[Page excerpt]:
- - -
A milestone event in the history of the Internet took place last week and Canada’s National Ballet was right there in the thick of it.
Five major international troupes digitally opened their doors to the world in a first-of-its-kind webcast called World Ballet Day.
According to preliminary reports the continuous, 20-hour live-streamed broadcast — the longest ever hosted on YouTube — had more than a third of a million views. That may not seem much compared with viral videos of mooning frat boys or dancing cats, but the figures you see posted for such trivia are cumulative. It remains to be seen how many views the entire World Ballet Day webcast attracted during the 48 hours it remained available for viewing after San Francisco Ballet wrapped up the live stream on Wednesday evening.
Edited highlights of the event will also soon be posted as a permanent record.
Perhaps more telling was the average “dwell time” of 28 minutes. In plain talk, that’s the average time viewers spent watching. Given the seemingly ever-shrinking attention span of contemporary humanity — remember the radio station that wanted to trim the length of pop songs? — it’s a truly remarkable figure.
“It’s almost unheard of,” says Jacob Niedzwiecki, the multi-talented, self-styled “creative technologist” and former dancer who directed World Ballet Day’s Toronto segment. “What it shows is that the art form can translate to this global medium.”
Meanwhile, some million viewers tweeted their comments and questions with the result that World Ballet Day’s overall Twittersphere reach exceeded five million, making it Wednesday’s top-trending topic, higher even than the Ebola outbreak and the troubled Middle East.
It all started at noon Melbourne time (10 p.m. Tuesday in Toronto) as the Australian Ballet led the way with four hours of programming that included the dancers’ daily practice/warm-up class, followed by rehearsals, and complemented by interviews and cutaway segments designed to give viewers a comprehensive fly-on-the-wall look at all the hard work that lies behind the magic audiences see onstage.
- - -
Dataset entries:
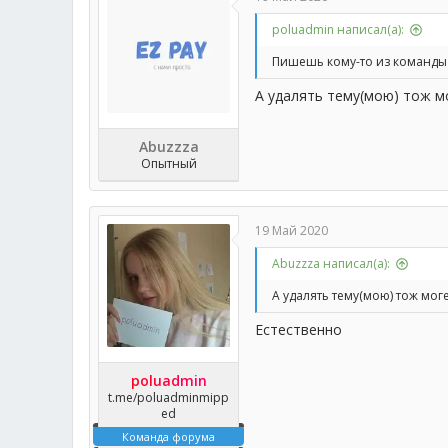
poluadmin написал(а):
Пишешь кому-то из команды
А удалять тему(мою) тож м
Abuzzza
Опытный
19 Май 2020
Abuzzza написал(а):
А удалять тему(мою) тож мог
Естественно
poluadmin
t.me/poluadminmipp
ed
Команда форума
- - -
[Action item]:
Extract the article on World Ballet Day in full, word for word. The records have nothing to do with this.

[Completed task]:
A milestone event in the history of the Internet took place last week and Canada’s National Ballet was right there in the thick of it.
Five major international troupes digitally opened their doors to the world in a first-of-its-kind webcast called World Ballet Day.
According to preliminary reports the continuous, 20-hour live-streamed broadcast — the longest ever hosted on YouTube — had more than a third of a million views. That may not seem much compared with viral videos of mooning frat boys or dancing cats, but the figures you see posted for such trivia are cumulative. It remains to be seen how many views the entire World Ballet Day webcast attracted during the 48 hours it remained available for viewing after San Francisco Ballet wrapped up the live stream on Wednesday evening.
Edited highlights of the event will also soon be posted as a permanent record.
Perhaps more telling was the average “dwell time” of 28 minutes. In plain talk, that’s the average time viewers spent watching. Given the seemingly ever-shrinking attention span of contemporary humanity — remember the radio station that wanted to trim the length of pop songs? — it’s a truly remarkable figure.
“It’s almost unheard of,” says Jacob Niedzwiecki, the multi-talented, self-styled “creative technologist” and former dancer who directed World Ballet Day’s Toronto segment. “What it shows is that the art form can translate to this global medium.”
Meanwhile, some million viewers tweeted their comments and questions with the result that World Ballet Day’s overall Twittersphere reach exceeded five million, making it Wednesday’s top-trending topic, higher even than the Ebola outbreak and the troubled Middle East.
It all started at noon Melbourne time (10 p.m. Tuesday in Toronto) as the Australian Ballet led the way with four hours of programming that included the dancers’ daily practice/warm-up class, followed by rehearsals, and complemented by interviews and cutaway segments designed to give viewers a comprehensive fly-on-the-wall look at all the hard work that lies behind the magic audiences see onstage.